自分たちの責任は頬被りしながら、解散命令請求で国民の同教団への怒りを選挙に利用しようとは、有権者を舐めているとしか思えない。
一方で選挙に不利になるマイナ問題では解決の先送りを図っている。
岸田首相はマイナ問題の総点検を「11月末をめど」に終わらせると約束した。

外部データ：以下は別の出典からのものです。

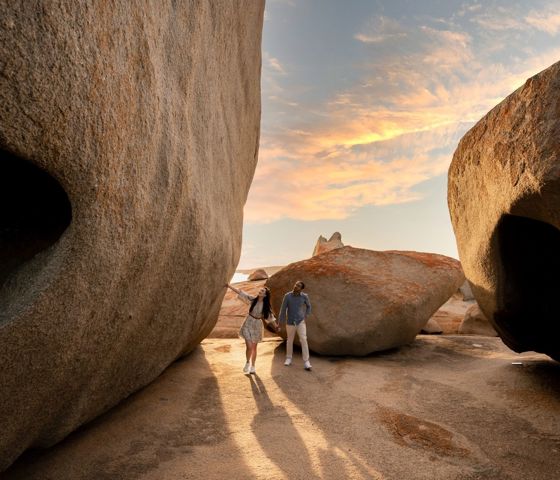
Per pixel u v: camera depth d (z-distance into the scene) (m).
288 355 7.06
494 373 5.99
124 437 4.06
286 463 3.55
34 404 2.71
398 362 7.29
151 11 2.65
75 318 2.54
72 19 1.87
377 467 3.49
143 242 2.95
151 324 3.95
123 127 2.37
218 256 5.31
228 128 5.56
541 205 3.35
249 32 6.30
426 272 8.58
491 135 4.04
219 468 3.47
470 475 3.38
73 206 2.24
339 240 24.19
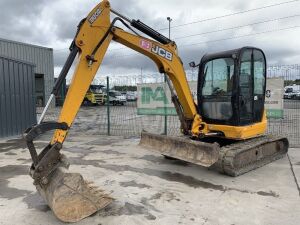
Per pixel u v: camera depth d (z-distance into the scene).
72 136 11.72
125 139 10.93
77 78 5.09
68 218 4.39
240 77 6.80
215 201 5.12
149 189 5.71
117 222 4.41
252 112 7.20
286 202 5.03
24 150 9.32
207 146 6.12
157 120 16.48
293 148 8.97
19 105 12.48
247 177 6.35
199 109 7.45
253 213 4.64
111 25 5.54
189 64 7.58
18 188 5.87
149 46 6.25
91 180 6.22
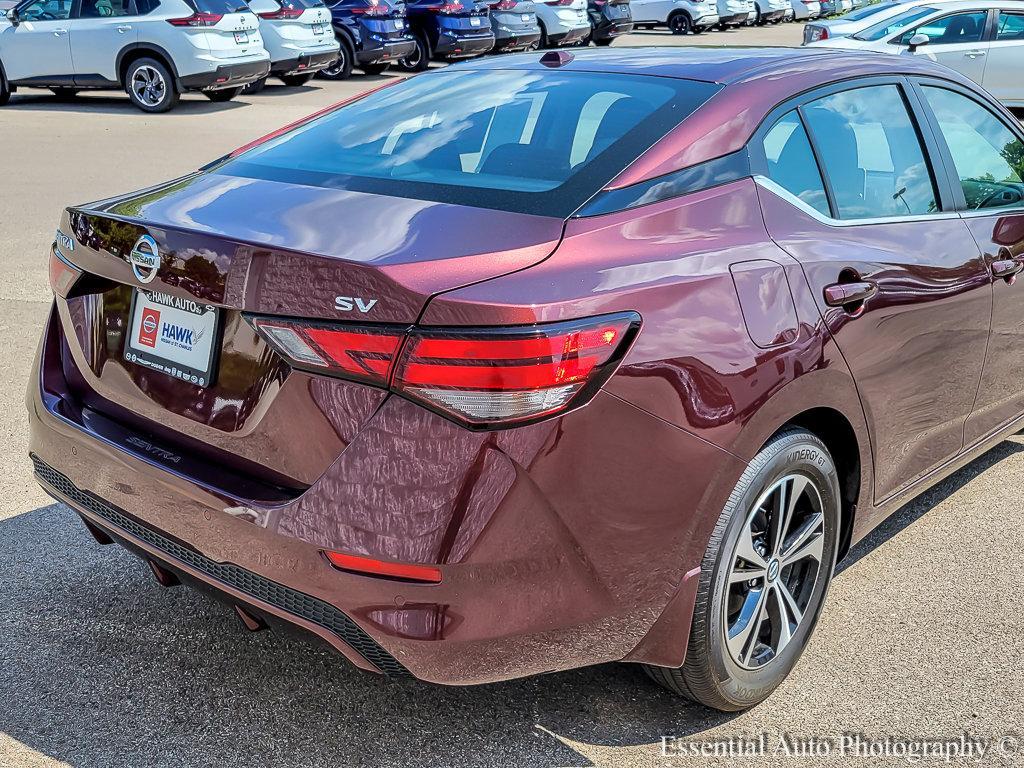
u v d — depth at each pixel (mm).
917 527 3775
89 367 2654
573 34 22203
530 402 2031
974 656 2980
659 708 2721
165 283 2332
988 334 3379
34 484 3865
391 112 3082
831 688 2824
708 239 2453
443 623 2090
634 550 2246
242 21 14898
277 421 2209
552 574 2156
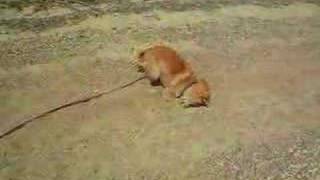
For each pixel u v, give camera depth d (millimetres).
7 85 1555
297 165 1367
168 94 1551
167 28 1960
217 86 1646
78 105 1502
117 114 1483
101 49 1789
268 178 1320
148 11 2072
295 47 1932
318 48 1944
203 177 1301
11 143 1341
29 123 1411
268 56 1852
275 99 1615
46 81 1594
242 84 1670
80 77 1628
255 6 2217
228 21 2062
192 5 2164
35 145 1345
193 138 1422
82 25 1927
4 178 1238
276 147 1419
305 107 1594
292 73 1760
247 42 1927
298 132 1483
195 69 1718
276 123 1513
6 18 1931
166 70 1540
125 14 2029
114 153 1345
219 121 1494
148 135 1418
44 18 1954
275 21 2113
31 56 1712
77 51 1765
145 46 1816
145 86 1611
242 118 1517
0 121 1405
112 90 1579
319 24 2129
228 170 1329
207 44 1881
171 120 1480
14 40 1793
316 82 1723
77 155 1328
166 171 1306
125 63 1722
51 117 1442
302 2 2311
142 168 1308
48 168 1280
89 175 1272
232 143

ところが、その後も「マイナ保険証」に他人の情報がひもづけられた問題などが次々に発覚すると、担当の厚労省は、総点検でさらにデータの不一致が発見された場合、本人確認作業が来年3月までかかるというスケジュールを立てている。
11月までに問題解決とは最初からできない口約束で、「その前に解散・総選挙をやってしまえ」というのである。
マイナ問題は先送り、旧統一教会の解散命令請求は“やってます感”で選挙パフォーマンスに利用し、またぞろ巨額の予算を選挙対策で各業界にバラ撒く―岸田首相がやろうとしているのはそんな総選挙だ。政治ジャーナリスト・野上忠興氏が呆れた言い方をする。
「岸田首相らしい底の浅い選挙対策です。今回の内閣改造も人事刷新にはほど遠い。スキャンダルが報じられた木原官房副長官だけは更迭したが、旧統一教会との関係が深い萩生田氏を相変わらず重用しているし、総務省文書問題を追及された高市氏、マイナ問題を解決できない河野氏を揃って留任させ、ドリル事件の小渕優子氏(選対委員長)が目玉というのだから、綱紀粛正は上辺だけ。
マイナ問題などやるべきことをやらずに、これで国民の批判をかわして選挙に勝てると考えているのであれば、竹やりで特攻するようなもの。有権者の厳しい判断が下るでしょう」
岸田“竹やり特攻解散”の結果は、“玉砕”が相場である。